= Sophia Bracy Harris =

American child care advocate

Sophia Bracy Harris is an American child care advocate. She co-founded the Federation of Child Care Centers of Alabama (FOCAL). She was awarded the John D. and Catherine T. MacArthur "Genius" Award in 1991, the Rockefeller Public Service Award, and Gleitsman Foundation "People who Make a Difference". She was among the first Black students to attend Wetumpka High School under a Freedom of Choice plan.

==Terror attacks==
When only a young girl her family home was firebombed in response to her attempts to attend school. On January 1, 1966, at around 1 a.m., homemade fire bombs were thrown at her house. They hit three different sides of the house. The flames blocked all but one exit. Despite the fact that 11 people had been inside, nine of whom had been sleeping, all escaped alive. The house was burned to the ground.

== Activism work ==
Harris was one of the founders of Federation of Child Care Centers of Alabama (FOCAL), now known as the Federation of Community-Controlled Centers of Alabama. This organization worked to help organize child care centers in rural Alabama and ensure compliance with new licensing laws that were being inconsistently applied.
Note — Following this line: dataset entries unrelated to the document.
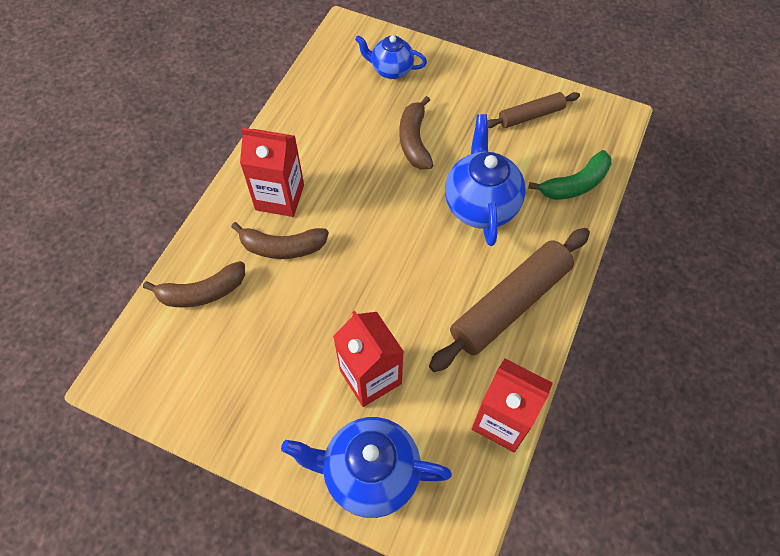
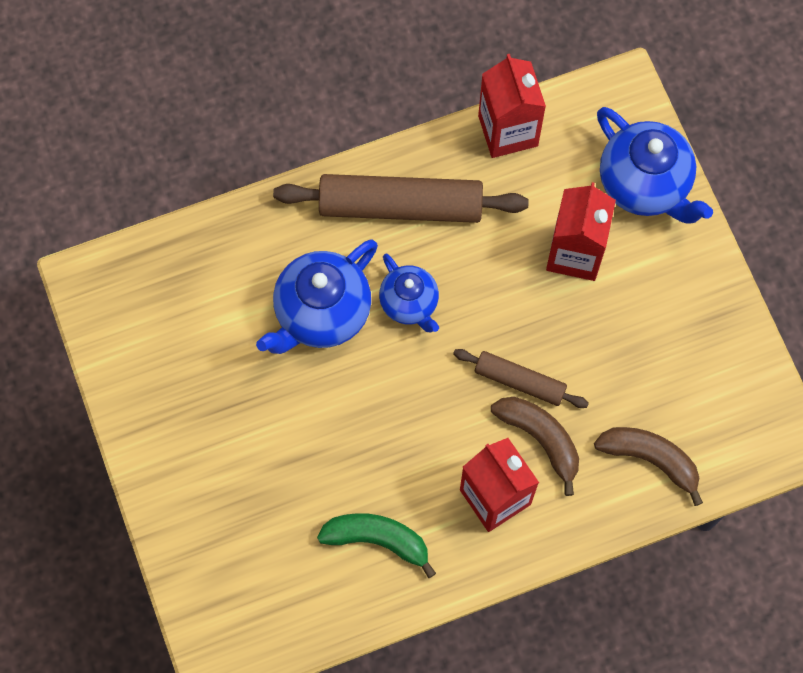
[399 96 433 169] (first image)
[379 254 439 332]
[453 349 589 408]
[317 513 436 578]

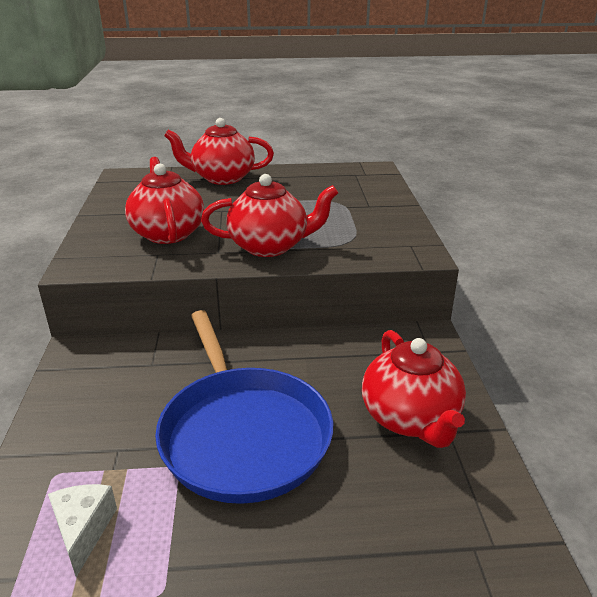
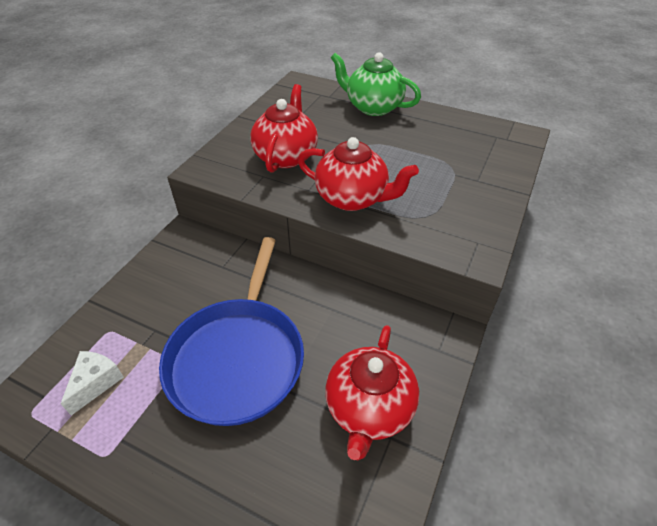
[331 52 421 116]

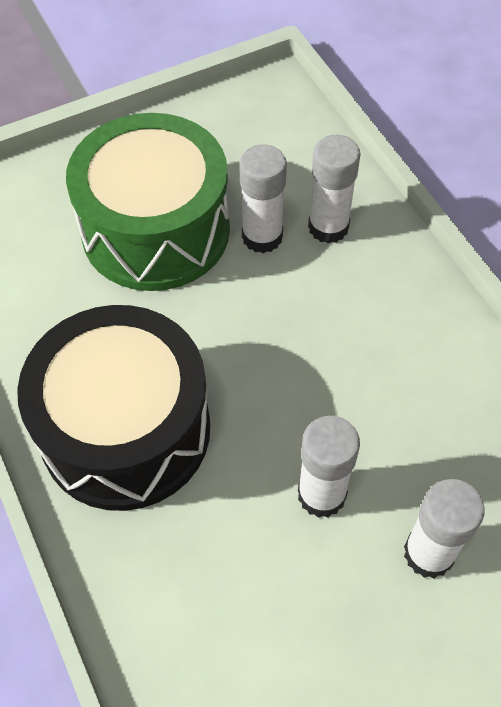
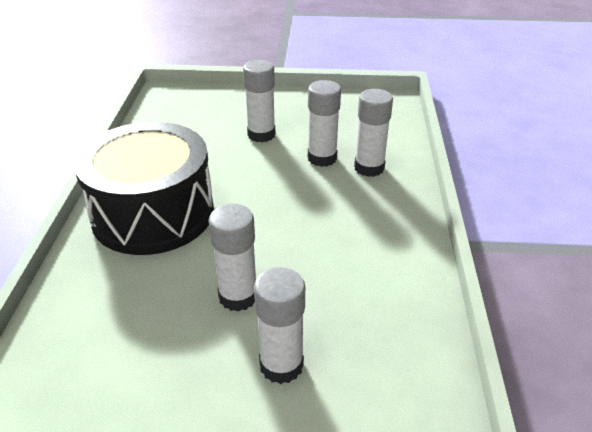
[243 60 275 142]

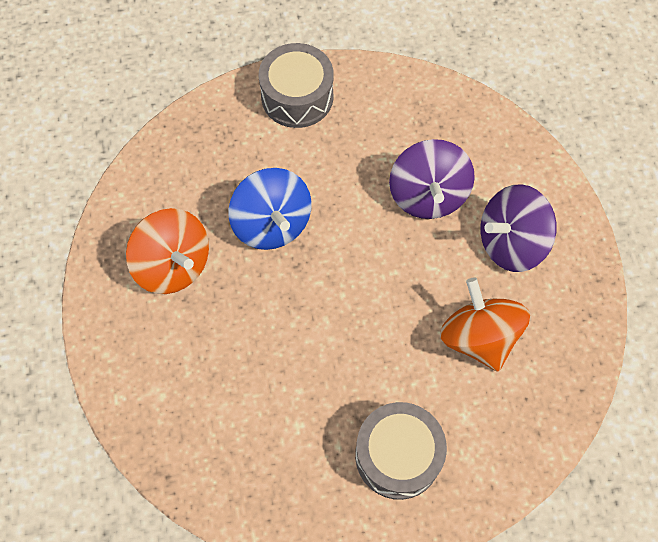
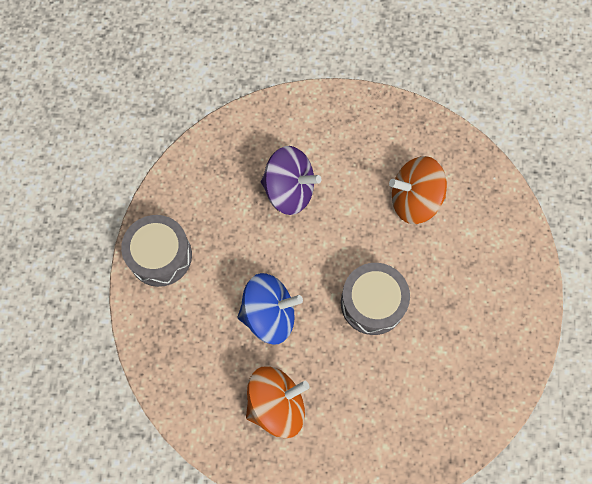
[481 184 557 272] (first image)
[341 263 410 335]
FOCAL also worked to defeat a 1974 bill that would have required child care providers to take college courses and would have been logistically challenging for many of the rural child care providers the group organized and represented.

In 1984, Harris organized the Black Women's Leadership and Economic Development Project to help support black women's self-sufficiency and provide leadership training.